Un groupe du MIT a lancé un outil permettant aux utilisateurs de mieux sélectionner le contenu bloqué par les réseaux sociaux.

Le déroulement de l'élection présidentielle américaine de 2016 a alimenté aux États-Unis de vives interrogations relativement au rôle des médias sociaux, qui doivent aujourd'hui rendre des comptes sur la manière dont ils filtrent l'information.

Facebook et d'autres entreprises de la Silicon Valley se voient accuseés d'isoler leurs utilisateurs dans des bulles idéologiques en leur soumettant du contenu susceptible de conforter leurs convictions, plutôt que de les ouvrir à d'autres points de vue.

Alors que le débat continue de faire rage à ce sujet au sud de la frontière, un groupe de chercheurs du Massachusetts Institute of Technology (MIT) vient de lancer un nouvel outil qui a pour objectif de permettre aux utilisateurs de définir eux-mêmes la manière dont le filtrage doit s'exercer.

L'un des instigateurs du projet, Ethan Zuckerman, relève en entrevue que les filtres imposés actuellement par les réseaux sociaux ne sont pas publics et ne permettent pas de savoir ce qui est bloqué, encore moins pourquoi.

« Notre but est de favoriser une conversation constructive à ce sujet. Ne devrait-on pas, à titre d'utilisateurs des médiaux sociaux, avoir quelque chose à dire sur le filtrage ? Et comment peut-on être entendus à ce sujet ? » - Ethan Zuckerman, chercheur au MIT

Afin de faire avancer la discussion, son groupe a créé Gobo, agrégateur de contenu de réseaux sociaux qui permet à son utilisateur de définir lui-même le contenu à privilégier.

En liant ses comptes Facebook et Twitter à l'agrégateur, il se voit offrir la possibilité d'ajuster différents filtres pour moduler le contenu qui apparaît dans son fil de nouvelles.

Il est notamment possible pour un utilisateur de Gobo de préciser s'il souhaite des nouvelles reflétant son idéologie politique ou s'il souhaite que le spectre couvert soit sensiblement plus large de manière à le mettre devant des points de vue plus diversifiés. Pour l'heure, la position idéologique de l'utilisateur est évaluée sommairement en lui demandant quels sont ses médias américains de référence.

D'autres filtres sont aussi offerts. L'utilisateur peut choisir d'augmenter le contenu provenant de femmes, favoriser le contenu qui se diffuse de manière virale ou encore exclure du contenu violent imputable à l'action de trolls.

On peut savoir chaque fois combien d'éléments ont été bloqués en fonction des paramètres retenus et les consulter au besoin.

RÉSULTATS MITIGÉS

Pour l'heure, reconnaît M. Zuckerman, le résultat est loin d'être concluant. Gobo ne peut notamment accéder au contenu Facebook des amis de l'utilisateur et puise une bonne part de son contenu dans les pages officielles de médias sur le réseau social.
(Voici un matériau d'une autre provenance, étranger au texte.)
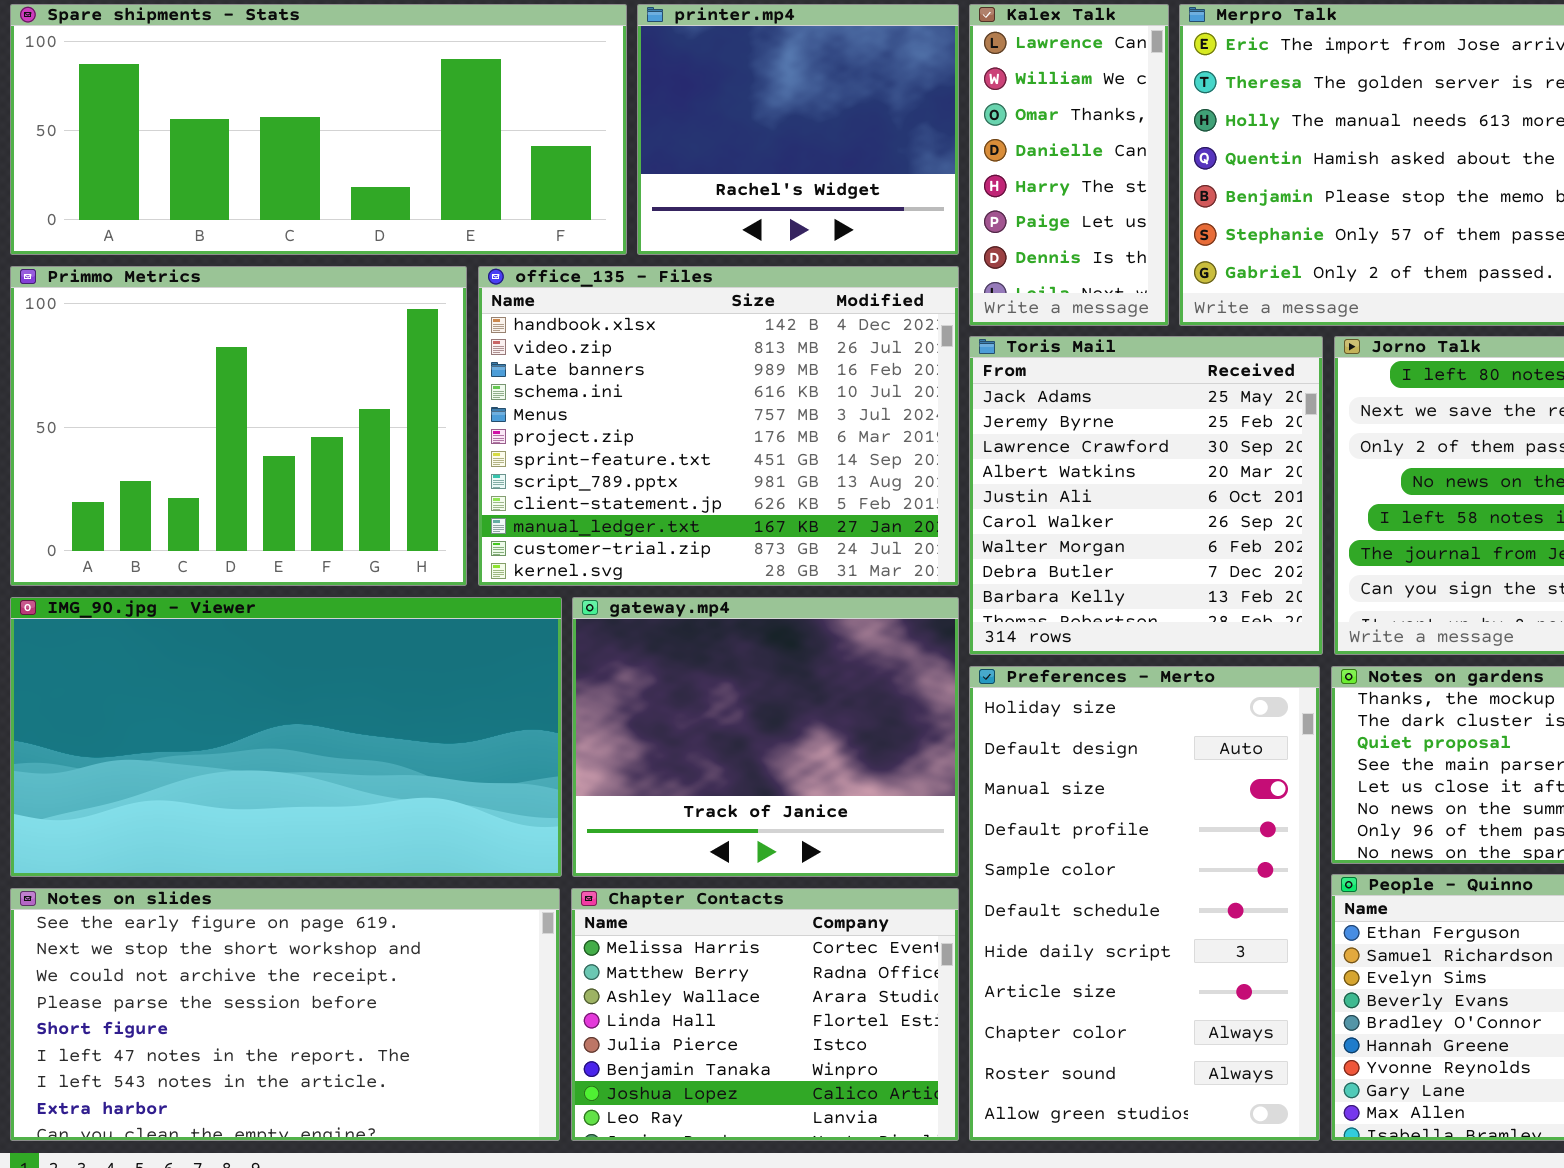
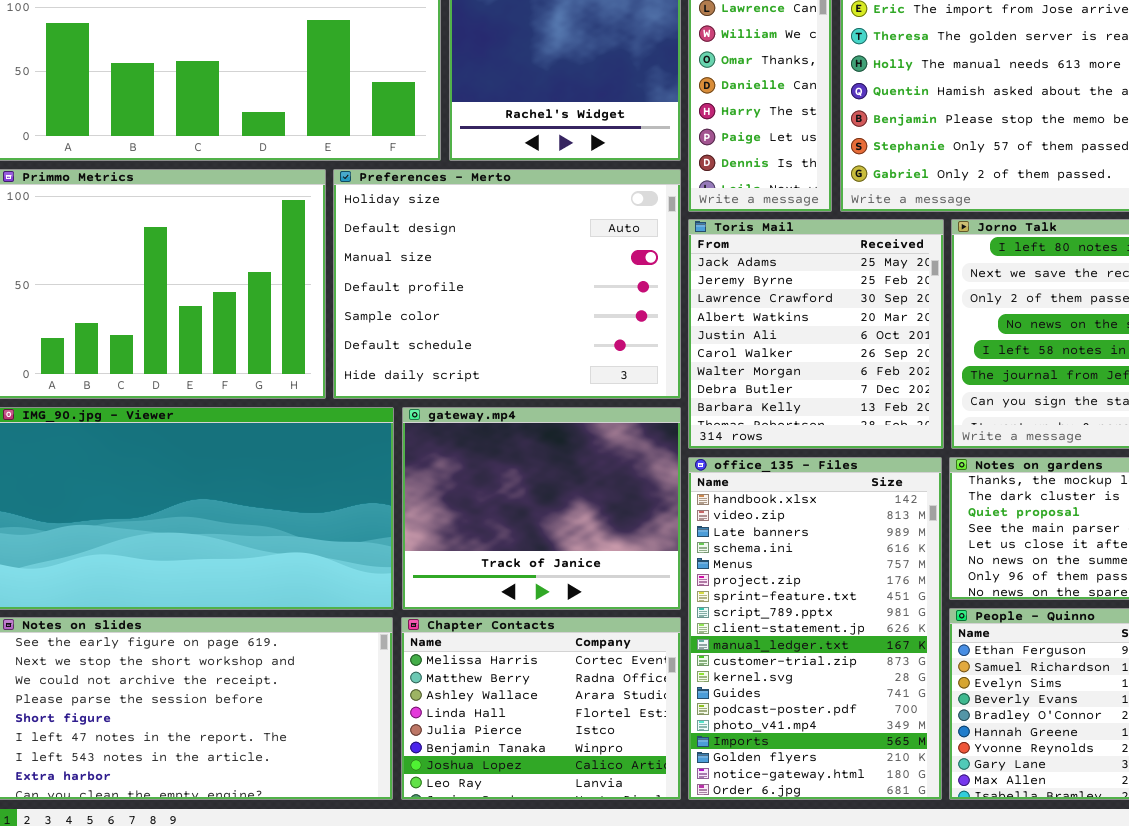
office_135 - Files: [478,266,959,586] -> [688,457,942,800], moved, resized
Preferences - Merto: [969,666,1320,1141] -> [333,169,681,399], moved, resized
Dans l'essai fait par La Presse, le contenu affiché provenait presque exclusivement de médias. Et certains filtres n'avaient aucun effet apparent sur le contenu retenu.

« Pour l'instant, il s'agit plus d'un prototype pour provoquer la discussion qu'un véritable produit », reconnaît M. Zuckerman, qui se félicite de voir que des milliers de personnes ont tout de même tenté l'expérience depuis son lancement, il y a une semaine.

Le chercheur serait ravi que les opérateurs des réseaux sociaux décident d'offrir eux-mêmes à leurs utilisateurs la possibilité de paramétrer le filtrage du contenu.

« La priorité de Facebook, par exemple, est de maximiser le temps passé sur le site. Ils tendent, pour ce faire, à favoriser le contenu d'utilisateurs avec qui vous avez interagi par le passé. » - Ethan Zuckerman, chercheur au MIT

 M. Zuckerman s'inquiète de l'impact social de cette approche.

« Je ne pense pas qu'ils ont beaucoup réfléchi par le passé à ce qui arrive lorsqu'on fait en sorte que des gens passent la majorité de leur temps avec des gens qui pensent comme eux », relève le chercheur, qui ne perd pas espoir d'attirer l'attention des géants de la Silicon Valley.

« Facebook est étonnamment nerveux au sujet de l'image que les gens ont de Facebook. Ils savent que sa valeur dépend du fait que les gens continuent de l'utiliser », relève le chercheur, qui s'est récemment fait demander en ligne par l'entreprise s'il pense qu'elle « joue un rôle positif dans le monde ».

« J'ai répondu que j'étais en désaccord » avec cette affirmation, relate-t-il.